The ML Kit GenAI APIs support the following features:

  • Prompt: Generate text content based on a custom text-only or multimodal prompt.
  • Summarization: Summarize articles or conversations as a bulleted list.
  • Proofreading: Proofread short chat messages.
  • Rewriting: Rewrite short chat messages in different tones or styles.
  • Image Description: Generate a short description of a given image.
  • Speech Recognition: Transcribe spoken audio to text.

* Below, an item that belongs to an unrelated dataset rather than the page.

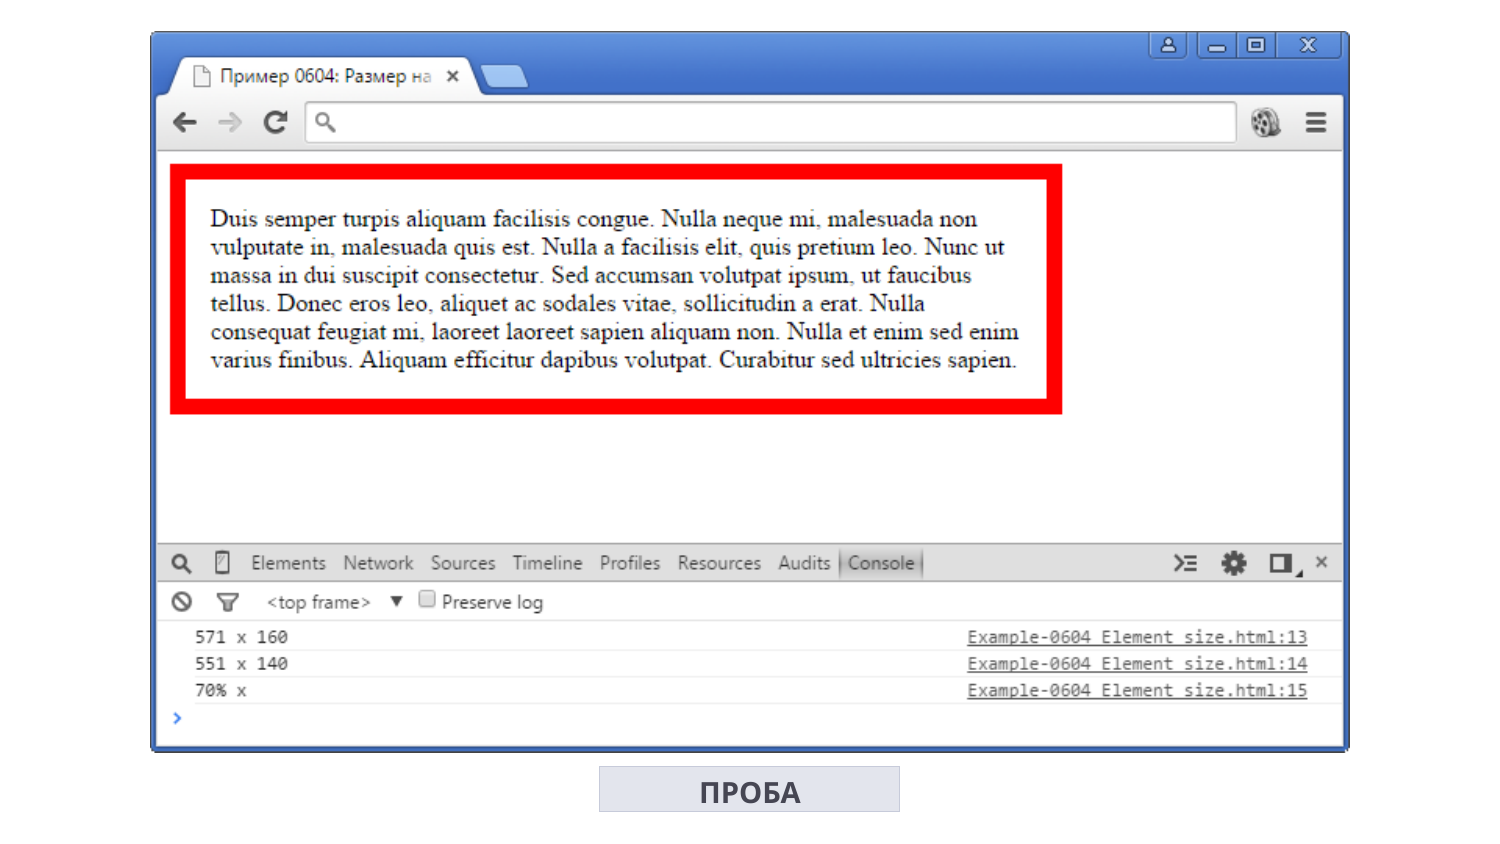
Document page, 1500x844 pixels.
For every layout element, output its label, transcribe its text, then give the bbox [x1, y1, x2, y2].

text_box ПРОБА [599, 766, 900, 812]
picture [149, 31, 1351, 753]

Architecture through AICore

As a system-level module, you access AICore through a series of APIs in order to run inference on-device. In addition, AICore has several built-in safety features, ensuring a thorough evaluation against our safety filters. The following diagram outlines how an app accesses AICore to run Gemini Nano on-device.

A diagram showing how an Android app uses the Google AI Edge SDK to
    access AICore, where Gemini Nano, LoRA, and safety features are managed
    and run on hardware accelerators.
Figure 1. AICore serves as the interface between your app and the Gemini Nano model, managing model updates and safety while leveraging on-device hardware.

Keep user data private and secure

On-device generative AI executes prompts locally, eliminating server calls. While this removes network latency, inference speed depends on device hardware. This approach enhances privacy by keeping sensitive data on the device, enables offline functionality, and reduces inference costs.

AICore adheres to the Private Compute Core principles, with the following key characteristics:

  • Restricted Package Binding: AICore is isolated from most other packages, with limited exceptions for specific system packages. Any modifications to this allowed list can only occur during a full Android OTA update.
  • Indirect Internet Access: AICore does not have direct internet access. All internet requests, including model downloads, are routed through the open-source Private Compute Services companion APK. APIs within Private Compute Services must explicitly demonstrate their privacy-centric nature.

Additionally, AICore is built to isolate each request and doesn't store any record of the input data or the resulting outputs after processing them to protect user privacy. Read the blog post An Introduction to Privacy and Safety for Gemini Nano to learn more.

A detailed architecture diagram of AICore showing the request flow:
    API surface, input processing with safety signals, feature configuration,
    runtime with model weights and LoRAs, and output processing with safety
    signals. It also shows model downloads via Private Compute Services.
Figure 2. The AICore architecture manages input and output safety, request processing, and model weights to provide a secure environment for on-device AI.

Benefits of accessing AI foundation models with AICore

AICore enables the Android OS to provide and manage AI foundation models. This significantly reduces the cost of using these large models in your app, principally due to the following:

  • Ease of deployment: AICore manages the distribution of Gemini Nano and handles future updates. You don't need to worry about downloading or updating large models over the network, nor impact on your app's disk and runtime memory budget.
  • Accelerated inference: AICore leverages on-device hardware to accelerate inference. Your app gets the best performance on each device, and you don't need to worry about the underlying hardware interfaces.